High Frequency Trading has distorted price discovery-

Understatement, indeed. Few investors realize just how egregious it really has become. The abysmal failure of our regulators to reign in this practice may one day be regarded as the most colossal failure of regulation in the history of the financial markets. Their purpose is so blatantly unfair yet in a world of regulatory capture it all makes perfect sense. (More on this can be found in our Taboo section).

It seems that retail investors have gotten the memo. For the past 13 consecutive weeks, since the May 6th Flash crash, stock mutual funds have seen net outflows each week totaling some $520 billion dollars. There is a growing perception that as far as the market is concerned there is nothing real in the world anymore. Trillions of capital have chased the perceived safe haven of Treasuries in recent weeks while the S&P is up 11% since early July despite being pied in the face with the reality of deflation, the double-dip, and default on a significant level of debt. The only ones now left to chase the market are the professional money managers and hedge funds who aren’t fully invested that now must chase stocks or risk losing their jobs because they have underperformed.

Moreover, the HFT’s that comprise about 80% of the market volume has an investment horizon that can now be measured in milliseconds. Hence, some very strange and unique things may occur if any serious news were to hit the tape. Such an event could also occur though an “aha” moment that resulted from a steady drip, drip of data bringing the denial that deflation has arrived to a sudden death. Every single day now we hear rancorous debate about whether deflation is possible. As they say, if it walks like a duck….

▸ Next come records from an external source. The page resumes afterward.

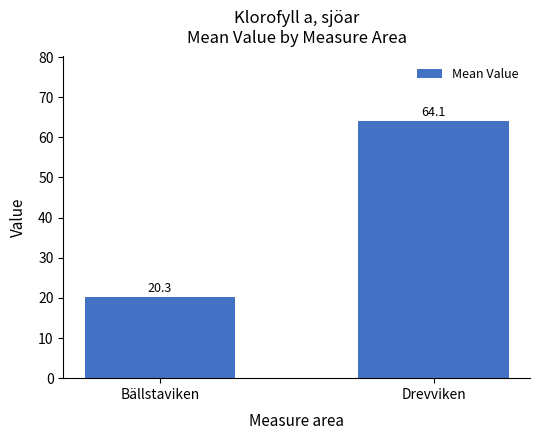

What is the change in value from Bällstaviken to Drevviken?

+43.8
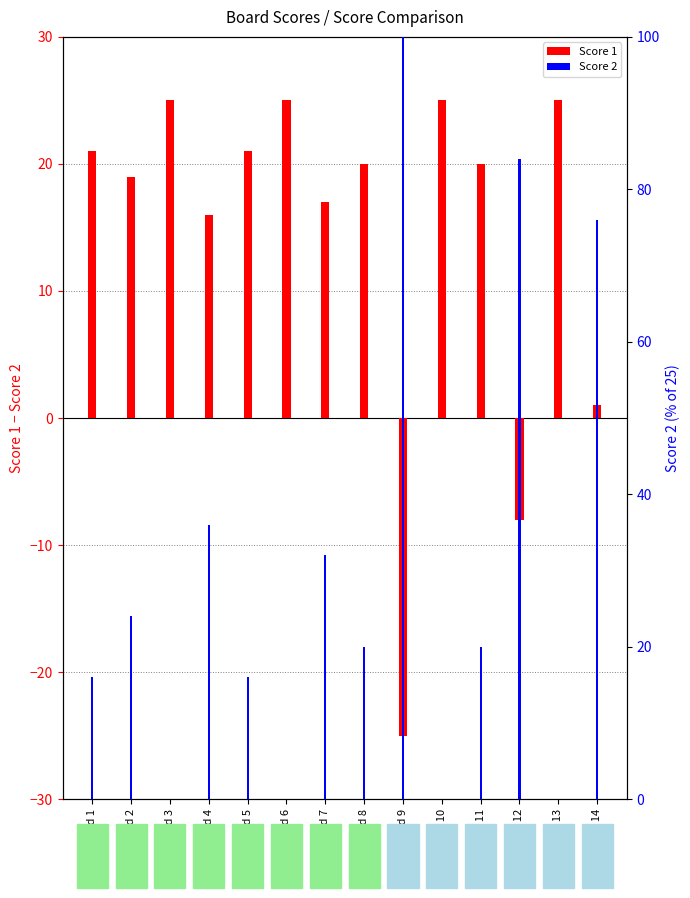

Which category has the lowest value in the Score 2 series?

Board 3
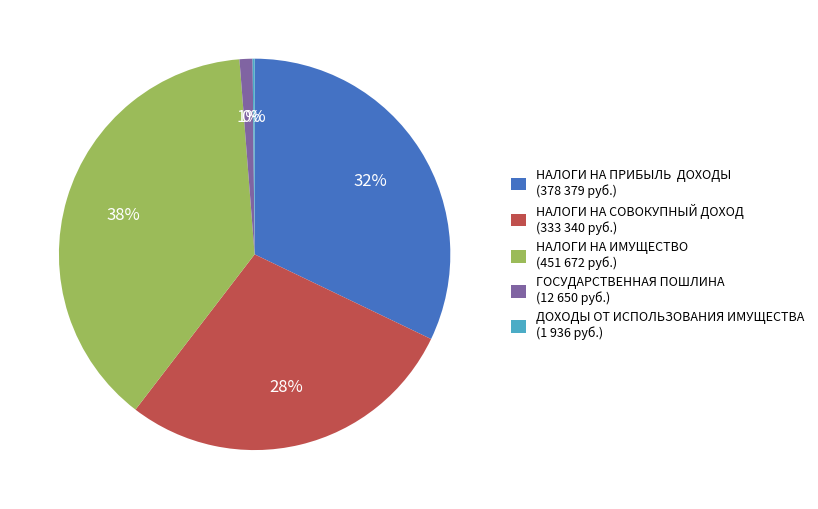

To the nearest percent, what is the difference between the ГОСУДАРСТВЕННАЯ ПОШЛИНА (12 650 руб.) and НАЛОГИ НА ПРИБЫЛЬ ДОХОДЫ (378 379 руб.) slice percentages?

31%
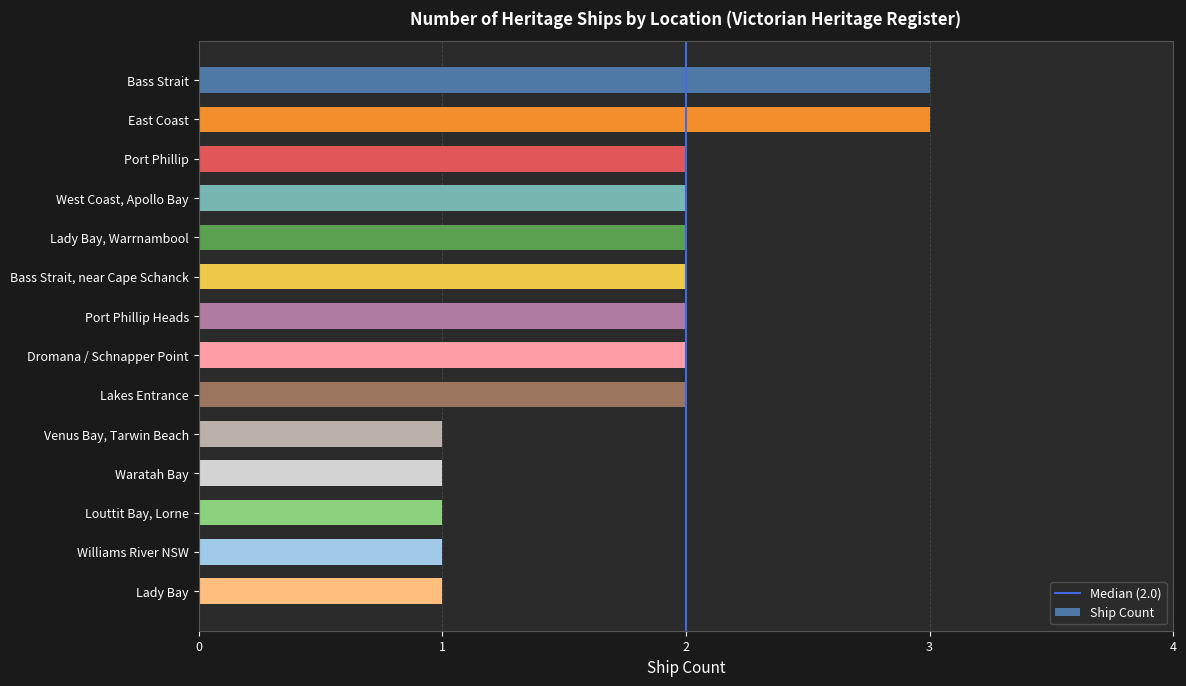

Read the value at Venus Bay, Tarwin Beach.

1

I believe the collective subconscious of investors is approaching a tipping point of realization that there are substantial structural deficiencies evident in many areas. They see an extreme bifurcation of the economy between the elite corporations and small businesses that create the bulk of US jobs. They see the stock market melt-up on ultra- low volume despite horrible economic news. And they see structural deficiencies in the execution of trading in the markets through a maze of exchanges that are now dominated by machines instead of honest brokers. So I expect very soon severe reversals in three markets that each now sport extreme sentiment levels- the dollar, treasury bonds, and the S&P. Most shorts have been squeezed out of stocks and bonds, and too many are short the dollar. Their correlation for years has just been too strong to ignore, so look for all of the markets to reverse violently this month in a trend reversal of a primary degree.